Mouse Models
We have chosen mouse models for three devastating and common human neurological diseases—multiple sclerosis, Alzheimer's disease, and Parkinson's disease. These models provide a well-delimited workspace for our collaboration and maintain firm linkage to the two active Human BIRN test-beds and the BIRN-CC. All three diseases have mixed genetic and environmental etiologies and are sufficiently complex to be challenging from a bioinformatics perspective.
Parkinson's Disease, the Alpha Synuclein Mouse Model
The project efforts are focused on the development and application of correlated imaging approaches (confocal and electron microscopy, in vivo microscopic MRI) to Parkinson's disease (PD)—applied first to recently generated transgenic animal models of PD. Knowledge gained from this project will facilitate the assessment of neuropathologies and effectiveness of possible chemotherapeutic treatments for PD.
The overall goals for this project are to:
1. Characterize the phenotypic differences between transgenic alpha synuclein and wildtype mice at three levels:
Gross level
Regional/cellular level
High resolution distribution maps of molecular constituents
2. Integrate multi-scale data into the BIRN
3. Establish collaborations with other groups and bring additional PD models for comparisonMultiple Sclerosis, the EAE Mouse Model
The pathology of Experimental Autoimmune Encephalomyelitis (EAE) is characterized by lymphocytic and mononuclear cell infiltration of the CNS, an increase in blood-brain barrier permeability, astrocytic hypertrophy, and often demyelination, all of which contribute to the observed clinical expression of disease, imbalance, and paralysis. This particular mouse model of EAE exhibits lesions in the C57BL/6 mouse in the brain within 45 days of the antigenic challenge. Because the clinical and pathological aspects of this disease bear significant similarities to multiple sclerosis (MS) it is a valuable model of that human demyelinating disease.
The brains of these mice are visualized using Magnetic Resonance Microscopy (MRM), histology, and immunohistochemistry. Lesions in these brains have been identified using these methods. The data are reconstructed into 3D volumes and registered into a common and defined coordinate system and atlased. This atlased information serves as a valuable tool for the collection and comparison of data in this model of MS as well as for future investigation of potential treatments.

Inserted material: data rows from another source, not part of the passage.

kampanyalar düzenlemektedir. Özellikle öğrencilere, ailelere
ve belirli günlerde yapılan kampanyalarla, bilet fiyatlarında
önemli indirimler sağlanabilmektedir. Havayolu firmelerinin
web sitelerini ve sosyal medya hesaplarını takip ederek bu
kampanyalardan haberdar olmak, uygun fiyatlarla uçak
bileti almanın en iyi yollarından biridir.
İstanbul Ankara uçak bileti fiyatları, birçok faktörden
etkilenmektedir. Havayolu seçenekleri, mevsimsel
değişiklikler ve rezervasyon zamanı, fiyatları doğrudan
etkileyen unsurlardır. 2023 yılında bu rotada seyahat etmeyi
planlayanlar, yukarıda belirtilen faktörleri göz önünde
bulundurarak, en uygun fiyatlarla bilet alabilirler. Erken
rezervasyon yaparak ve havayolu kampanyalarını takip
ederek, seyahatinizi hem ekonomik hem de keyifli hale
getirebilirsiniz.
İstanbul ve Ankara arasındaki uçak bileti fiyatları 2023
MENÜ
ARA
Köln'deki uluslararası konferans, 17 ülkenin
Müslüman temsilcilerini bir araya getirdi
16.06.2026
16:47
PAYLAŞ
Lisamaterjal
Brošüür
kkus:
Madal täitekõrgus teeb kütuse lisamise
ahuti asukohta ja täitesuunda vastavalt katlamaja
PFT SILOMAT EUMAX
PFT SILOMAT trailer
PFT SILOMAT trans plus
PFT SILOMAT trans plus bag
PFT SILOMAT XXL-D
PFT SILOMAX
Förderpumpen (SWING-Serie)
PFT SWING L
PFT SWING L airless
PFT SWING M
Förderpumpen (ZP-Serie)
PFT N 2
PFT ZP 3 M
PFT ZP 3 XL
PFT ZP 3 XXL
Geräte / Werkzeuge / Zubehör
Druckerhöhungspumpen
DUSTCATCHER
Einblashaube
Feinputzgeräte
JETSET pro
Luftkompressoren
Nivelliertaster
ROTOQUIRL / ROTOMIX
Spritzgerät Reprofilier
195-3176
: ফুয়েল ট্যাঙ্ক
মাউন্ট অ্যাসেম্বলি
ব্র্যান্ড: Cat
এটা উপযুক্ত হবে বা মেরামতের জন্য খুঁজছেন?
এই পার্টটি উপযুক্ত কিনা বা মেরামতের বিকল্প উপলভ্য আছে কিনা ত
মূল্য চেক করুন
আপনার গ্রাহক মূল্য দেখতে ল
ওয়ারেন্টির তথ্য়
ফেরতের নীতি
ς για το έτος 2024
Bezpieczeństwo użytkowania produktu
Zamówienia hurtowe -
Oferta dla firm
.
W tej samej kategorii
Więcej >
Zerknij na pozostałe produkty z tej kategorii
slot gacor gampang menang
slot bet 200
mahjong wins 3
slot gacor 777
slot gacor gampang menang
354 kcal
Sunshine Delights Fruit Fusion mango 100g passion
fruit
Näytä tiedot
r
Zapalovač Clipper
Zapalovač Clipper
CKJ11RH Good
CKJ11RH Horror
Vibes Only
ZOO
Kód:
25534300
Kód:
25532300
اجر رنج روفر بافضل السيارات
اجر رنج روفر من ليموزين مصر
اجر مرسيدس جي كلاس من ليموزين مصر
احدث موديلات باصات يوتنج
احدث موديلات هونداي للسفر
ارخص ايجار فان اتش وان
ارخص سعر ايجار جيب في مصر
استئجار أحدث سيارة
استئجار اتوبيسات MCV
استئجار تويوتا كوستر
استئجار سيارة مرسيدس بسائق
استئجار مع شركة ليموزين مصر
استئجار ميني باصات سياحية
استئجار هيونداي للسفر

Alzheimer's Disease, Tet-off APP Transgenic Mouse Model
Alzheimer's disease is thought to arise from the accumulation of a small peptide termed amyloid- b that is normally found in healthy individuals, but is abnormally abundant in the brains of AD patients. The Ab peptide aggregates into extracellular lesions or amyloid plaques that are found throughout the hippocampus and cortex of affected individuals. Both amyloid pathology and the cognitive decline associated with AD can be recreated in transgenic mouse models for the disease. Mice overexpressing the human amyloid precursor protein (APP) with mutations identified from families with inherited AD generate high levels of Ab and form amyloid plaques similar to those used found in the brains of patients with AD.
The mouse BIRN will examine a transgenic mouse model for AD in which the expression of APP can be controlled with antibiotic treatment. We anticipate that this controllable transgenic mouse model can be used with MRI and the other methods employed by collaborators in the mouse BIRN to study the long-term kinetics of amyloid lesions in the brain under conditions similar to those expected from future AD therapies.